IDEA:

The idea I had for this shader was to make a real-time voxel shader, to convert triangle meshes into voxel meshes. Most of the references I found used a 2-step approach where you firstly generate a 3dtexture from your model and then display that 3dtexture with voxels. The only thing is that that uses 2 effect files, I wanted to do it in 1 single file so I have thought out another method that calculates the voxels in real-time and displays them directly.

MAKING THE SHADER:

O.K., we want to make a shader using the geometry shader to create voxels from triangles. We must first calculate how many voxels fit inside of every triangle, this can be done with some clever math. Using the three given points, we will call them positionA, positionB and positionC, we want to loop over all the possible points between them. First, we transpose the points to world coordinates so we have sensible values to work with, then we will find a point A which has all the lowest values of the positions and B with all the highest.

//Corners of the triangle to world coordinates
float3 positionA = mul(float4(vertices[0].Position, 1), m_MatrixWorld).xyz;
float3 positionB = mul(float4(vertices[1].Position, 1), m_MatrixWorld).xyz;
float3 positionC = mul(float4(vertices[2].Position, 1), m_MatrixWorld).xyz;

float3 A = (float3) 0;
float3 B = (float3) 0;
//Find A.x and B.x
A.x = min(min(positionA.x, positionB.x), positionC.x);
B.x = max(max(positionA.x, positionB.x), positionC.x);

//Find A.y and B.y
A.y = min(min(positionA.y, positionB.y), positionC.y);
B.y = max(max(positionA.y, positionB.y), positionC.y);

//Find A.z and B.z
A.z = min(min(positionA.z, positionB.z), positionC.z);
B.z = max(max(positionA.z, positionB.z), positionC.z);

We now loop over every position between those values and put them into an array.

float3 cubes[100];
int numcubes = 0;

//Loop over every point and add it to the array
for(float x = A.x; x < B.x + 1; x++)
{
   for(float x = A.x; x < B.x + 1; x++)
   {
     for(float x = A.x; x < B.x + 1; x++)
     {
       float3 pos = (float3) 0;
       pos = float3(x, y, z);
       cubes[numcubes] = pos;
       numcubes++;
     }
   }
}

Nice, now we have an array of all the points in a bounding box around the triangle, we will now loop over all the points and draw a box there. This can be easily done with 2 functions, one to generate the 6 faces of a box from a point and one to draw a vertex for convenience sake.

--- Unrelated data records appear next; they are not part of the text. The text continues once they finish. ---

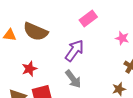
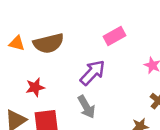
brown semicircle: (36, 32) -> (49, 43), turned -45

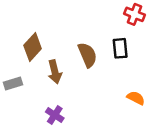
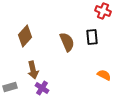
brown arrow: (55, 72) -> (33, 70), moved
gray rectangle: (13, 84) -> (10, 87), moved

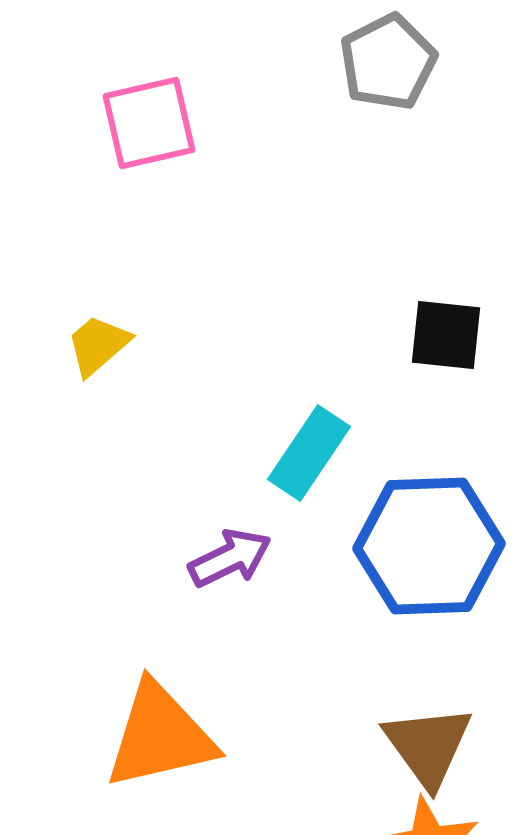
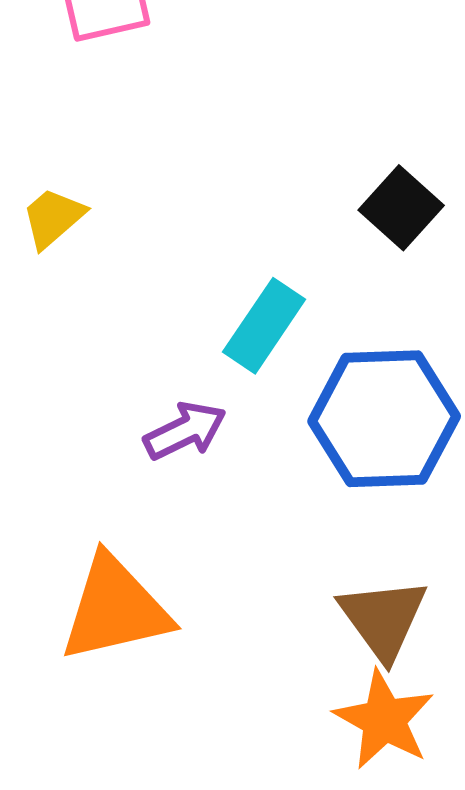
black square: (446, 335) -> (401, 208), turned 36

To be a little fancier I have also added texcoords and normal for the boxes, all the properties of a box; indices, normals and texcoords I have put into arrays. This way we can just loop over them to make it more efficient.

Let’s see where we are at:

Well… it’s a start. The thing we are missing is that the boxes are drawn on every point without them being aligned at all, also, we are using magic numbers in the loop where we look for all the possible points in the bounding box, let’s fix that.

We make a function that will align the boxes to each other, this can be done by using a variable for our voxel cube size, then we loop over all the values of our current position and subtract the modulo of the current value with the size from the current value.

Okay, now we tackle the point loop, we want to add the size instead of the magic 1 number, since we only are going to draw the squares that are on our grid we don’t have to loop over points that are not on the grid, this would be wasted GPU power!

Now that that part is solved let’s look at what we have:

That looks a lot better! But we still have 1 problem. This happens if we scale our model big enough:

We have overlapping blocks! Let’s fix it! First by making the align to grid function better, it worked before, but floating points were a bit of a problem using a different method: taking the floor of our voxel size divided by the current value times our voxel size, not only is more accurate but also fixes a lot of floating point errors, it doesn’t fix our overlapping completely though. To fix that we should create another array to store the currently rendered blocks and look through those each time we render a new block, if we find an exact match, then we discard that block.